Valentino’s will also have to create and implement discrimination, harassment, and retaliation policies, implement a tracking system and follow-up system for discrimination, harassment, and retaliation complaints.  Finally, Valentino’s supervisors and managerial employees must also have a clear and comprehensive description of their specific responsibilities for when they witness or learn of discriminatory conduct.  This includes training them in sexual harassment and revising evaluation forms to include measures for performance compliance with Valentino’s new discrimination, harassment, and retaliation policies and procedures.

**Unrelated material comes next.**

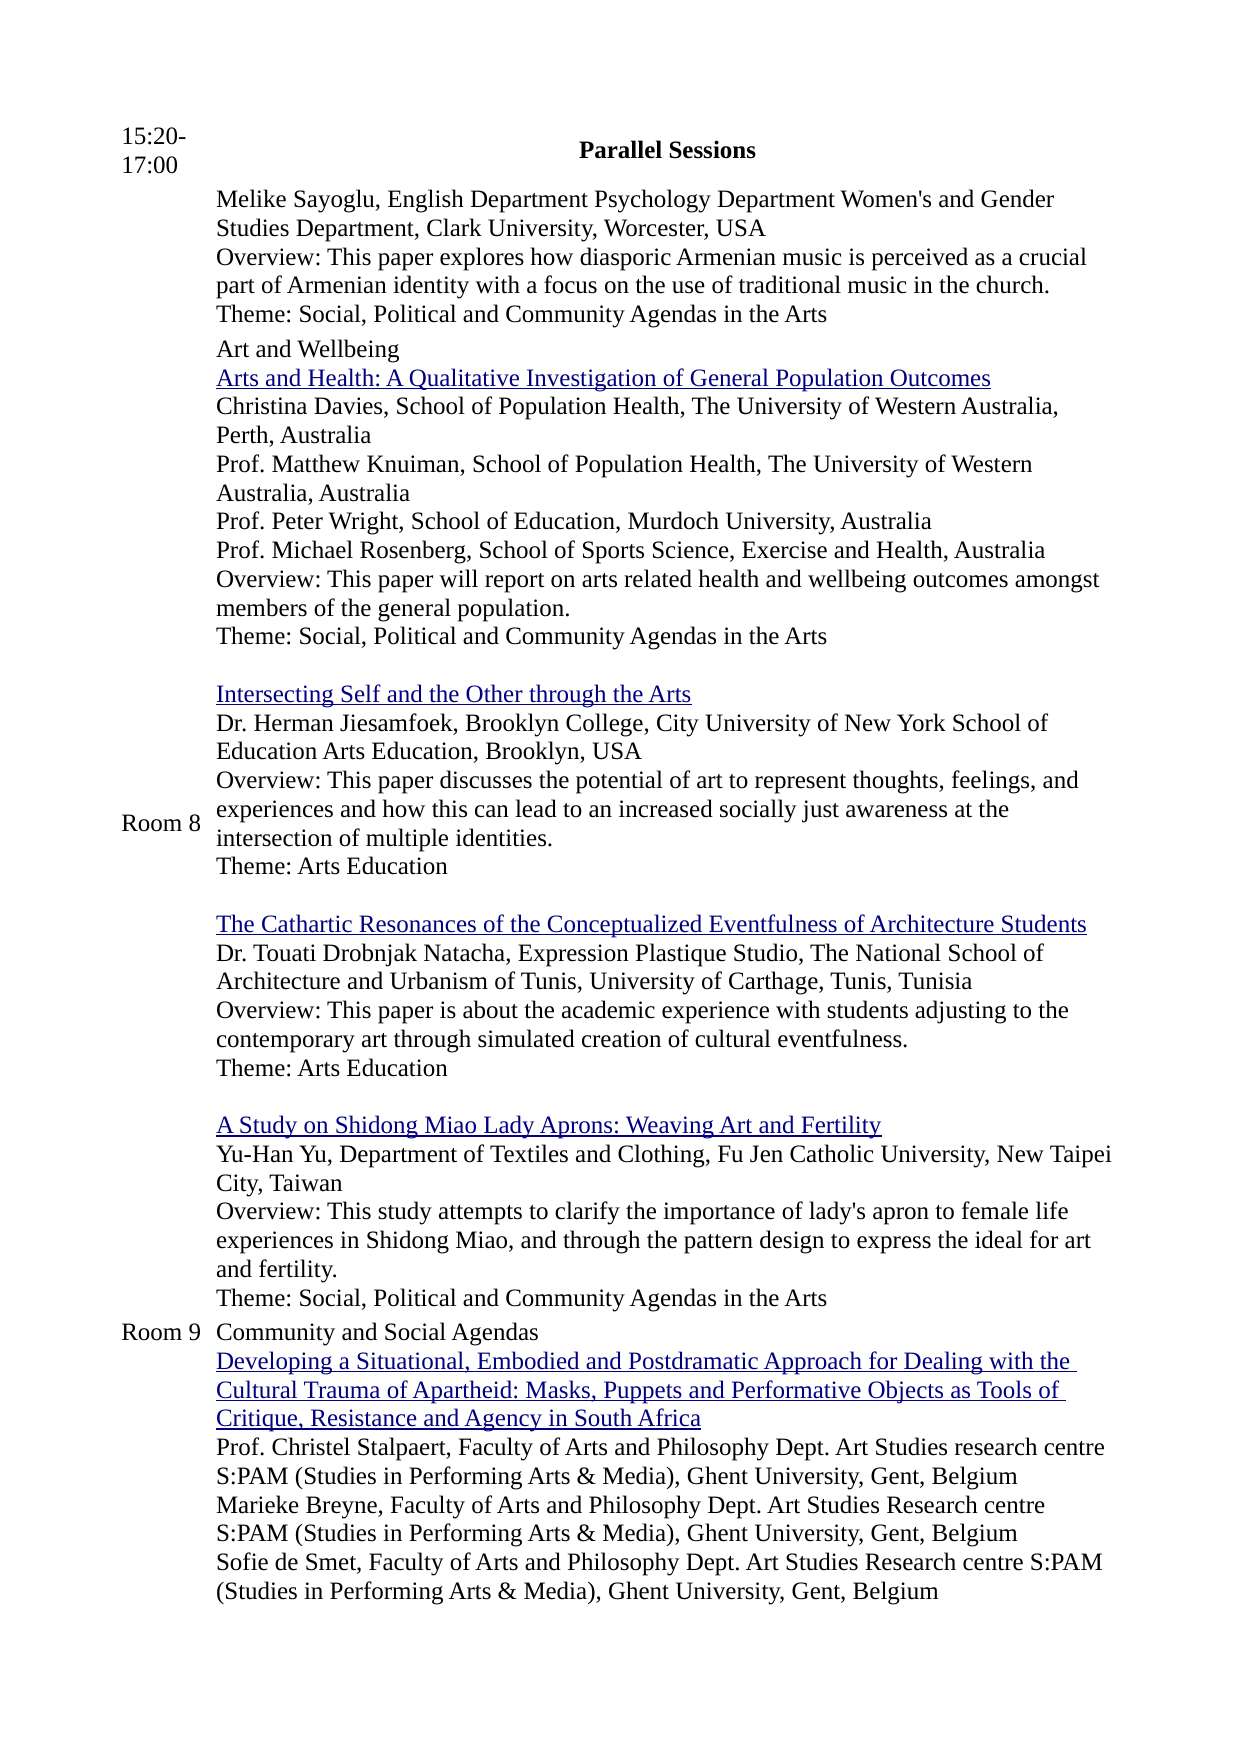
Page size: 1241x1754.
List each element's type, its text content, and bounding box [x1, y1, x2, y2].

While Valentino’s was in an unenviable position of being forced to pay $600,000, implement training and draft policies to settle the EEOC’s lawsuit, had the restaurant had both the training and policies in place prior to the suit, those measures could have helped it limit its liability or prevent the lawsuit in the first place.  In fact, all employers should normally implement these measures.  All employers should hold harassment prevention training at the very least once a year – preferably every six months.  In addition, all employers should have a written harassment policy in place, along with reporting procedures for any employee who feels that he or she has been subjected to or witnessed harassment, discrimination or retaliation.  Policies should also be periodically reviewed to determine if changes need to be made and to ensure employees are complying with the policies.

There are several reasons for implementing these measures.  One obvious benefit of training sessions and written policies dealing with sexual harassment is that they help to prevent the conduct that resulted in the EEOC’s class action lawsuit against Valentino’s.  However, there is an additional, less obvious benefit to implementing training and drafting policies.  By taking these steps to prevent sexual harassment, employers can limit their exposure if they are ever subjected to a sexual harassment lawsuit. 

Exposure can be limited in two ways.  First, the courts hold that employers are not liable for punitive damages if they make “a good faith effort” to comply with federal law.  That an employer acted in “good faith“ can be established by demonstrating that the employer had a widely disseminated anti-discrimination policy and that the employer conducted periodic harassment prevention training for all of its employees.  The policy should include a reporting procedure for any employee who feels that he or she has been subjected to or witnessed harassment.  Second, employers can defend themselves against sexual harassment allegations made against supervisors if the employer can prove that it took reasonable measures to prevent sexual harassment.  What would these “reasonable measures” include?  Once again, they include implementing training and drafting policies designed to prevent harassment.

If your company does not conduct regular training of its employees on sexual harassment or does not have a current policy prohibiting sexual harassment, both are measures that should be considered.  The benefits of having training and policies in place far outweigh the cost associated with implementing them.